This article was taken from the July 2012 issue of Wired magazine. Be the first to read Wired's articles in print before they're posted online, and get your hands on loads of additional content by subscribing online.
A flat torus is a theoretical square with "pairwise identified" sides -- like the wraparound screen in Pac-Man where characters exit through one side of the square and reappear on the opposite side. "[Mathematician] John Nash proved it was theoretically possible in the 50s, but no one had been able to show its shape," says mathematician Francis Lazarus, one of the four-person French team who produced the images.

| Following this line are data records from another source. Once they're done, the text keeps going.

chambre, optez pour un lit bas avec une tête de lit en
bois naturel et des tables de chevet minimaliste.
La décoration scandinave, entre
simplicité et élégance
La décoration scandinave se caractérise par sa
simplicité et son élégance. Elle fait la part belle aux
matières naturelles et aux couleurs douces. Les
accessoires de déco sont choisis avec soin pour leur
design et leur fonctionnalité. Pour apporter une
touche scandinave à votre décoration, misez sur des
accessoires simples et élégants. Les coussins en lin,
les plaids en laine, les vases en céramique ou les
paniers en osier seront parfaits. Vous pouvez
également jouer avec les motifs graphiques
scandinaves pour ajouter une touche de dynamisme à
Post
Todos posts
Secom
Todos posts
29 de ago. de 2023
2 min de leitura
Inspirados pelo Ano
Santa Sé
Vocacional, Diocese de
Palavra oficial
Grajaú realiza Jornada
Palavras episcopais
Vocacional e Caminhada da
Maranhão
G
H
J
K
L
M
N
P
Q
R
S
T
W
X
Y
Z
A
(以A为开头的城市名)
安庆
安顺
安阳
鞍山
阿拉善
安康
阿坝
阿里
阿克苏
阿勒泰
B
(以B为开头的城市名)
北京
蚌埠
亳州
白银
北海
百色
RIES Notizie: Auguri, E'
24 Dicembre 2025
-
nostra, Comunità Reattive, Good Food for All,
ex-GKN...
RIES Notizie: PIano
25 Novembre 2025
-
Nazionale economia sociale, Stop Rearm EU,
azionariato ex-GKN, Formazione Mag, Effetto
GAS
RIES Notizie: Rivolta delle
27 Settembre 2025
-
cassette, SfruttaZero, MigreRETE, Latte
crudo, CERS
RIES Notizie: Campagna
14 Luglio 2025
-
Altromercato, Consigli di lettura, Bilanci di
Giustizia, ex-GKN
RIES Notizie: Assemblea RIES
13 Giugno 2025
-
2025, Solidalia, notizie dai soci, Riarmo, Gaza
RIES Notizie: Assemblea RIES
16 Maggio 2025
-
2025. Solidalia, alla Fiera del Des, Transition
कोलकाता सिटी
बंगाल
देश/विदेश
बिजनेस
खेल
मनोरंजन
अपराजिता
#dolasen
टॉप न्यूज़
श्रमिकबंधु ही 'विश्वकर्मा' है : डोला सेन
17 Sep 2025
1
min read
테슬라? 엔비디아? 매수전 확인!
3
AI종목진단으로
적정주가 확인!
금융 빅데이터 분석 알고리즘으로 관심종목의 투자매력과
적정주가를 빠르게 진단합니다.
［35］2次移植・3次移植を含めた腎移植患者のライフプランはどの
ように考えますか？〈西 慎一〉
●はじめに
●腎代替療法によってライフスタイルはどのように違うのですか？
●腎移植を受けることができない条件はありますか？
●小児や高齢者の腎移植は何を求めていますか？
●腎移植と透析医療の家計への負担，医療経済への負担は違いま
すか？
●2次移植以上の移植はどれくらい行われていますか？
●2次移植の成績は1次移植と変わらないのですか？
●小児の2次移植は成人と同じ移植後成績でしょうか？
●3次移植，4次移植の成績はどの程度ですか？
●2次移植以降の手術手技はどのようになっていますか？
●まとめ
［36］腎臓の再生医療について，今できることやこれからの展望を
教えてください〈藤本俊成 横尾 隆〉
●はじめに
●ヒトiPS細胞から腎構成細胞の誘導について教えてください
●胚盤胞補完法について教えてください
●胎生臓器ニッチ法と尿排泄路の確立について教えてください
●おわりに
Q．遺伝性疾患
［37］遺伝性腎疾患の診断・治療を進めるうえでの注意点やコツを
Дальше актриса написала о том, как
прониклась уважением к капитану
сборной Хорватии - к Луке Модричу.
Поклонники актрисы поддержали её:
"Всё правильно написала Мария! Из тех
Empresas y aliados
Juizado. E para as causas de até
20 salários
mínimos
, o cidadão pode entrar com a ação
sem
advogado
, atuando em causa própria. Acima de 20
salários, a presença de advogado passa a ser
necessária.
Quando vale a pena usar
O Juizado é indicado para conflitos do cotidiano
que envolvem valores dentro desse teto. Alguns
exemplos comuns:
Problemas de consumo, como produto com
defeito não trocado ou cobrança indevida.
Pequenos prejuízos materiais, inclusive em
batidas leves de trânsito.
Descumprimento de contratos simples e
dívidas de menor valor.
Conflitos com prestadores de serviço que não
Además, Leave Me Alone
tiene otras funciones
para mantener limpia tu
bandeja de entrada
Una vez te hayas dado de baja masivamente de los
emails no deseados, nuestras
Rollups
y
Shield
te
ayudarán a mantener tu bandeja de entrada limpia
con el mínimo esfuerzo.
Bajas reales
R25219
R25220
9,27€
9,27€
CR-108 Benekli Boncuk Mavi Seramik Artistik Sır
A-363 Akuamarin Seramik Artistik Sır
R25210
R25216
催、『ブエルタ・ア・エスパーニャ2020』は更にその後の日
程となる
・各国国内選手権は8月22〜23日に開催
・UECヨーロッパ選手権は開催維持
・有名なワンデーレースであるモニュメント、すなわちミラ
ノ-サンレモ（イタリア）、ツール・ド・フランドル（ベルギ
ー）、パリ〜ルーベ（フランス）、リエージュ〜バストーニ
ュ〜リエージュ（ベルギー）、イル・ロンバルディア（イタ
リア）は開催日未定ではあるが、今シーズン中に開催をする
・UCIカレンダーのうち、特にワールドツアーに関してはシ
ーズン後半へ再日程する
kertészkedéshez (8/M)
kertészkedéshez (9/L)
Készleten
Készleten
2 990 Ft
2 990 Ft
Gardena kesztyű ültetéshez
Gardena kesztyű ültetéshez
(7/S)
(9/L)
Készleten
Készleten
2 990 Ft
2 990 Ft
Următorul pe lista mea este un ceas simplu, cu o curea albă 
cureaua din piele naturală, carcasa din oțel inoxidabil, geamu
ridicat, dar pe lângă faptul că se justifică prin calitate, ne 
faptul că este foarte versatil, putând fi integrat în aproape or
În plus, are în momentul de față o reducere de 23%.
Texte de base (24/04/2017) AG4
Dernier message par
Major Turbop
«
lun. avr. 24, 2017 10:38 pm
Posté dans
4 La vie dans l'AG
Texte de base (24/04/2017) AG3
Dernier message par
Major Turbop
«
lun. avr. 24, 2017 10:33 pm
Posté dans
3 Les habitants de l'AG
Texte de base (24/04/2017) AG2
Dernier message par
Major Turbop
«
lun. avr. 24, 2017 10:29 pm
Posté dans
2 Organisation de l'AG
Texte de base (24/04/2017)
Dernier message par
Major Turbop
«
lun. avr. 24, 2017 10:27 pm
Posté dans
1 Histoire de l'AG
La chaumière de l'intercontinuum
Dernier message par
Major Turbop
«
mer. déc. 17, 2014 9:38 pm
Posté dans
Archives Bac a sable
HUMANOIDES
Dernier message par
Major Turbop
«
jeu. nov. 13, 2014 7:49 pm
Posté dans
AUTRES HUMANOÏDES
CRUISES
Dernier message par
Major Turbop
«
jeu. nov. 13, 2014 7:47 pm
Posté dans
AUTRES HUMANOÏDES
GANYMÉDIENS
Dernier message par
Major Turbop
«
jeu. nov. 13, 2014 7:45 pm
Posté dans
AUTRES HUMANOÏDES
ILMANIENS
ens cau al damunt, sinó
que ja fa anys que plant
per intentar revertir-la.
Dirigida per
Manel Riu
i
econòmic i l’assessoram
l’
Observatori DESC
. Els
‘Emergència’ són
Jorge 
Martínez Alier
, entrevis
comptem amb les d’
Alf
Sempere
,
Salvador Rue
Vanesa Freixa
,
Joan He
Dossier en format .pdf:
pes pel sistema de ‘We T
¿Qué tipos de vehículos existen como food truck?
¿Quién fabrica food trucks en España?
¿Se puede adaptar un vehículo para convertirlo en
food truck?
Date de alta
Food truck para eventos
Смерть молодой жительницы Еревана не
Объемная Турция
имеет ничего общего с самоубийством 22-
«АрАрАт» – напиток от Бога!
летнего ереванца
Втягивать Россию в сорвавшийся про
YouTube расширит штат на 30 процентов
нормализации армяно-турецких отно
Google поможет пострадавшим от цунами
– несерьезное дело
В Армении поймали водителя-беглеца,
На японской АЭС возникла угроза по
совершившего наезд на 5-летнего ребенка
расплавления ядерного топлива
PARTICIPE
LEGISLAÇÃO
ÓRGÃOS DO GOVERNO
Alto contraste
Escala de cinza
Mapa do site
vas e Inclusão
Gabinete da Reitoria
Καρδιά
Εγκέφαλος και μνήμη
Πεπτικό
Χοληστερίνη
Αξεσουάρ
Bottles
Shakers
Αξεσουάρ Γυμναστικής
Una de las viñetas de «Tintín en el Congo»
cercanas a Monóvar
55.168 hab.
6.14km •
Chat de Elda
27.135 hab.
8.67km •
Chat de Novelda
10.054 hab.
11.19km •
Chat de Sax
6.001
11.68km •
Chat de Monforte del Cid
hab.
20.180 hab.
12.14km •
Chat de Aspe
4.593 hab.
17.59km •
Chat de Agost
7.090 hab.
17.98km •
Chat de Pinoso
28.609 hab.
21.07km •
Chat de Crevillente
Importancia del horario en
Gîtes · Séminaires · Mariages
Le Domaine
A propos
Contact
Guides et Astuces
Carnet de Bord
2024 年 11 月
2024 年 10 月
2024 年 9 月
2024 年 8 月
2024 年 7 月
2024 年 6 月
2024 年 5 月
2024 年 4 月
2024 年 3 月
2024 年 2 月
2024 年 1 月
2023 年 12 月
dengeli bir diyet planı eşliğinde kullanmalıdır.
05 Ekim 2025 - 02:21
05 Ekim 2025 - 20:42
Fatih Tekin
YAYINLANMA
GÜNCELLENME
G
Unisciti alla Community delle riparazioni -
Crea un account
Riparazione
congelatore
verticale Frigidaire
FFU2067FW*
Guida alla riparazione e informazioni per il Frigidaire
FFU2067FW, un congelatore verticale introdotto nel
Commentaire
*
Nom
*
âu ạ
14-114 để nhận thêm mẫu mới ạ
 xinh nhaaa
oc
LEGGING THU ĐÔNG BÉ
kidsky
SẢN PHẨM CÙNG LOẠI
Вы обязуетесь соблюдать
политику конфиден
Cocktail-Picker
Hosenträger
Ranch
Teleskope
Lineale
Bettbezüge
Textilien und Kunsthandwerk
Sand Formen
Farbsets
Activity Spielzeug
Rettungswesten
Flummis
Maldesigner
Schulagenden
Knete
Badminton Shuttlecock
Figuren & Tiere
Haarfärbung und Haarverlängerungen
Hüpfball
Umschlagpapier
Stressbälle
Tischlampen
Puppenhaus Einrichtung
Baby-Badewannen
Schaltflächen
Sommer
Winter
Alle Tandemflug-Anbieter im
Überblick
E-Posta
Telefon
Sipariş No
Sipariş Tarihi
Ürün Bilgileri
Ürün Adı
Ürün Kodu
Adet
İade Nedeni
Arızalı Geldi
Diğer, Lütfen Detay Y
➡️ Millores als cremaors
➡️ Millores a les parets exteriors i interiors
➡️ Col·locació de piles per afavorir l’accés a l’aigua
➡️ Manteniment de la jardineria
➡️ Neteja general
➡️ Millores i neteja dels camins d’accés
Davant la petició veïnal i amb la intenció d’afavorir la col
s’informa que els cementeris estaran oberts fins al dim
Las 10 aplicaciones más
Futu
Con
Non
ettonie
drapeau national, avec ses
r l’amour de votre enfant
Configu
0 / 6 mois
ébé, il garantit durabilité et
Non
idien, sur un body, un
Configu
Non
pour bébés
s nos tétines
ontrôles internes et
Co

In the past, it's been visualised as the inner tube of a bicycle wheel but this shape is not a mathematically correct representation. "The distance between two points becomes distorted," says Lazarus. "There is no correspondence between two points on the flat torus and the same on the 3D surface." To correct this defect, mathematicians in three labs -- the Institut Camille Jordan in Lyon, the Laboratoire Jean Kuntzmann and the Gipsa-Lab, both in Grenoble -- built an algorithm that warped the inner-tube shape by piling an infinite number of "corrugations" or ripples on to it, until the distance between points became accurate.
The resulting object (pictured) is a completely new type of shape: a smooth fractal. "People thought the theory was too out-of-reach and abstract," says Lazarus. "But we have converted it into an algorithm -- one that can be implemented by mathematicians in real life." Coming to a theme park near you: the flat torus water-tube rapids ride.